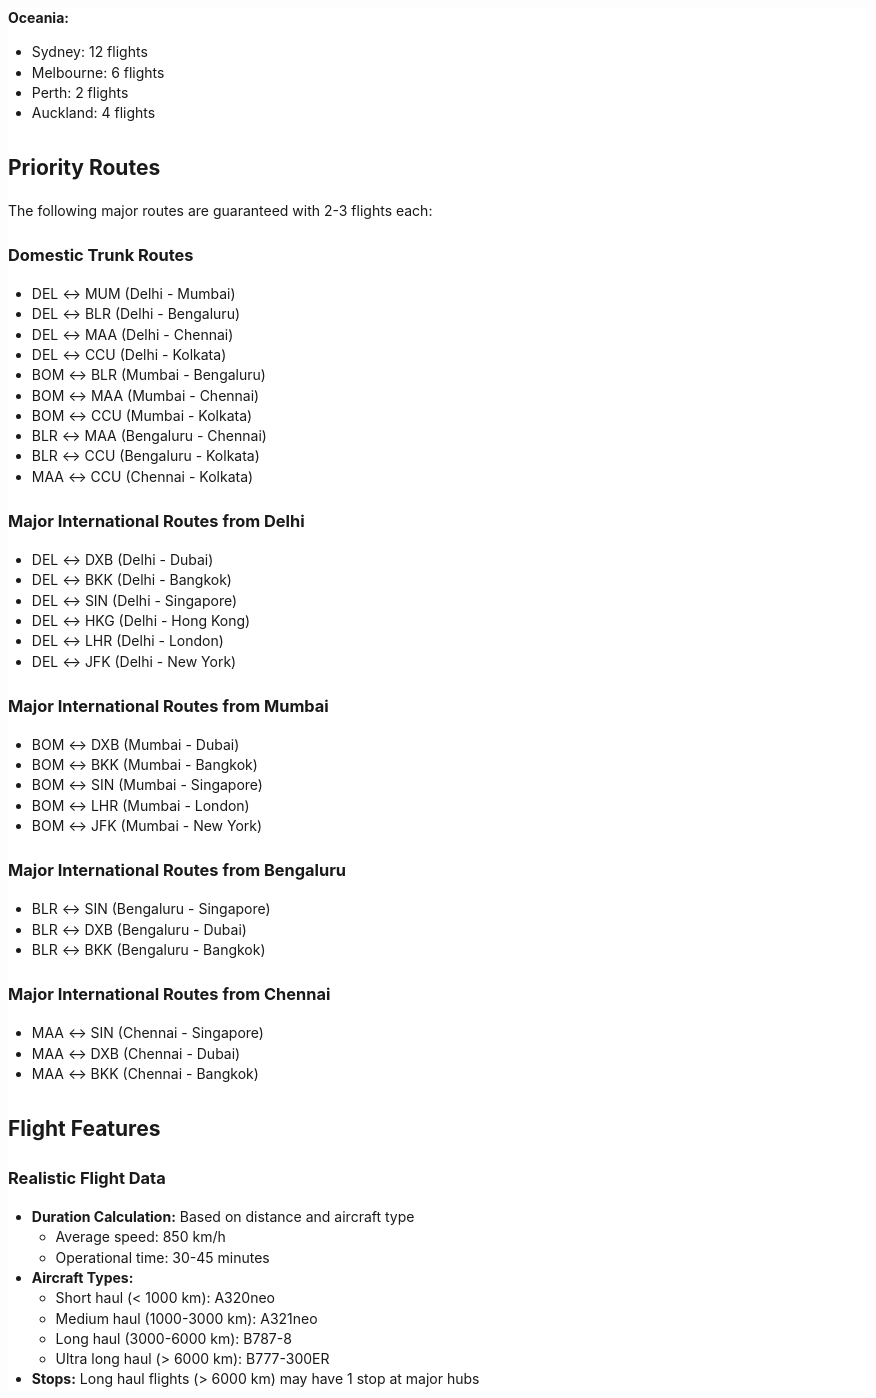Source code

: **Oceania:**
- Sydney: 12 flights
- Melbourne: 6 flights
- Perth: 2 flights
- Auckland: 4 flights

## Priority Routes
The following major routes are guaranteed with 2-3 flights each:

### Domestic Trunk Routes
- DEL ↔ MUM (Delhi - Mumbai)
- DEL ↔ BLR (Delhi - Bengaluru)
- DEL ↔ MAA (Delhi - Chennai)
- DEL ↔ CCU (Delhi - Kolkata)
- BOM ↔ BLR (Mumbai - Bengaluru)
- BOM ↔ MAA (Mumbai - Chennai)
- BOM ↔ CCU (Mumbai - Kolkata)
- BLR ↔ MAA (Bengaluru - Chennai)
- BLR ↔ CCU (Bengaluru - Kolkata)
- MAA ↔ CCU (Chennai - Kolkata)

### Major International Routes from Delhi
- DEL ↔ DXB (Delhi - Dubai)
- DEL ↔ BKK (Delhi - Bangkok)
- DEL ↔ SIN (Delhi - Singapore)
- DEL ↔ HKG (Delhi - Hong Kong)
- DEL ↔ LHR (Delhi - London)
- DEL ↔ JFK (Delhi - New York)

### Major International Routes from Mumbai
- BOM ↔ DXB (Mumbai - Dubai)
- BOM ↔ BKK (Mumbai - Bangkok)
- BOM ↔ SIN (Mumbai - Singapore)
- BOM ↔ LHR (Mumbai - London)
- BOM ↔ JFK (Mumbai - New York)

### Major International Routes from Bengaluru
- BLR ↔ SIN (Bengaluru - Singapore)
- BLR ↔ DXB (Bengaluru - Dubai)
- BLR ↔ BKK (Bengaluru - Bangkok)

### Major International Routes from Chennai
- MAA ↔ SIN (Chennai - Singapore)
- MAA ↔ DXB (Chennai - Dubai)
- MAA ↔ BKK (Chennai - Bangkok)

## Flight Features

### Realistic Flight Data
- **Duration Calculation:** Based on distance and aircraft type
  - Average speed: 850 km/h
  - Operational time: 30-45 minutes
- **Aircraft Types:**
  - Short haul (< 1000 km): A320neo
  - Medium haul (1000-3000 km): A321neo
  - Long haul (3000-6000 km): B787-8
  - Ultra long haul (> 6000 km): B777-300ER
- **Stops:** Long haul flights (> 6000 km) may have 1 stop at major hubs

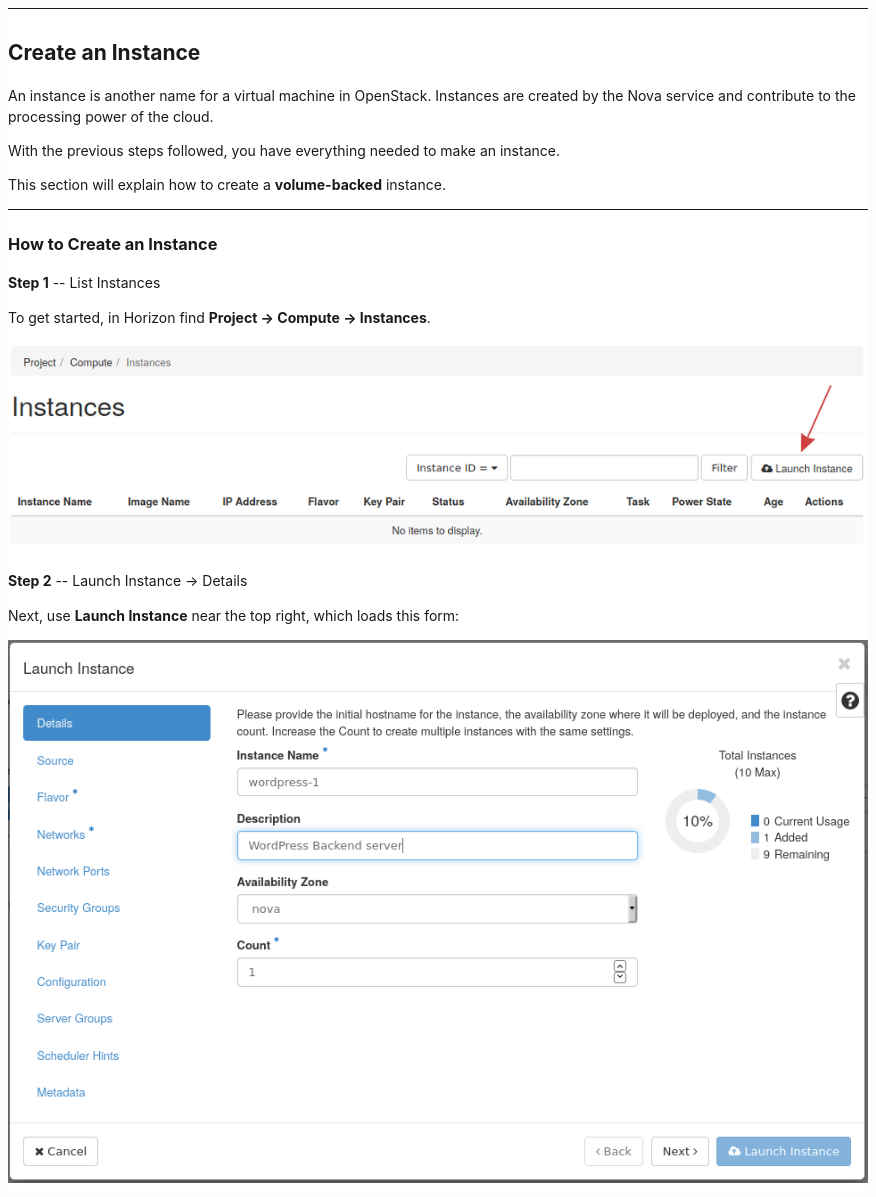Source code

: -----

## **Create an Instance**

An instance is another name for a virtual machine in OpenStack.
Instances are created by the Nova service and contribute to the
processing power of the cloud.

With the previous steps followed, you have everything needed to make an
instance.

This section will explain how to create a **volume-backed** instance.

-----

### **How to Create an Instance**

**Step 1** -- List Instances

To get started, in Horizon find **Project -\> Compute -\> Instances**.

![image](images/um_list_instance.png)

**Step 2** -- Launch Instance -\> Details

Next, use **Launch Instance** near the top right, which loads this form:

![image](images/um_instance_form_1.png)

# # #

**Job item**
Please retype all the entries word for word, omitting the pictures.

**Result**
Source code

: **Oceania:**
- Sydney: 12 flights
- Melbourne: 6 flights
- Perth: 2 flights
- Auckland: 4 flights

## Priority Routes
The following major routes are guaranteed with 2-3 flights each:

### Domestic Trunk Routes
- DEL ↔ MUM (Delhi - Mumbai)
- DEL ↔ BLR (Delhi - Bengaluru)
- DEL ↔ MAA (Delhi - Chennai)
- DEL ↔ CCU (Delhi - Kolkata)
- BOM ↔ BLR (Mumbai - Bengaluru)
- BOM ↔ MAA (Mumbai - Chennai)
- BOM ↔ CCU (Mumbai - Kolkata)
- BLR ↔ MAA (Bengaluru - Chennai)
- BLR ↔ CCU (Bengaluru - Kolkata)
- MAA ↔ CCU (Chennai - Kolkata)

### Major International Routes from Delhi
- DEL ↔ DXB (Delhi - Dubai)
- DEL ↔ BKK (Delhi - Bangkok)
- DEL ↔ SIN (Delhi - Singapore)
- DEL ↔ HKG (Delhi - Hong Kong)
- DEL ↔ LHR (Delhi - London)
- DEL ↔ JFK (Delhi - New York)

### Major International Routes from Mumbai
- BOM ↔ DXB (Mumbai - Dubai)
- BOM ↔ BKK (Mumbai - Bangkok)
- BOM ↔ SIN (Mumbai - Singapore)
- BOM ↔ LHR (Mumbai - London)
- BOM ↔ JFK (Mumbai - New York)

### Major International Routes from Bengaluru
- BLR ↔ SIN (Bengaluru - Singapore)
- BLR ↔ DXB (Bengaluru - Dubai)
- BLR ↔ BKK (Bengaluru - Bangkok)

### Major International Routes from Chennai
- MAA ↔ SIN (Chennai - Singapore)
- MAA ↔ DXB (Chennai - Dubai)
- MAA ↔ BKK (Chennai - Bangkok)

## Flight Features

### Realistic Flight Data
- **Duration Calculation:** Based on distance and aircraft type
  - Average speed: 850 km/h
  - Operational time: 30-45 minutes
- **Aircraft Types:**
  - Short haul (< 1000 km): A320neo
  - Medium haul (1000-3000 km): A321neo
  - Long haul (3000-6000 km): B787-8
  - Ultra long haul (> 6000 km): B777-300ER
- **Stops:** Long haul flights (> 6000 km) may have 1 stop at major hubs

Source code

: -----

## **Create an Instance**

An instance is another name for a virtual machine in OpenStack.
Instances are created by the Nova service and contribute to the
processing power of the cloud.

With the previous steps followed, you have everything needed to make an
instance.

This section will explain how to create a **volume-backed** instance.

-----

### **How to Create an Instance**

**Step 1** -- List Instances

To get started, in Horizon find **Project -\> Compute -\> Instances**.

![image](images/um_list_instance.png)

**Step 2** -- Launch Instance -\> Details

Next, use **Launch Instance** near the top right, which loads this form:

![image](images/um_instance_form_1.png)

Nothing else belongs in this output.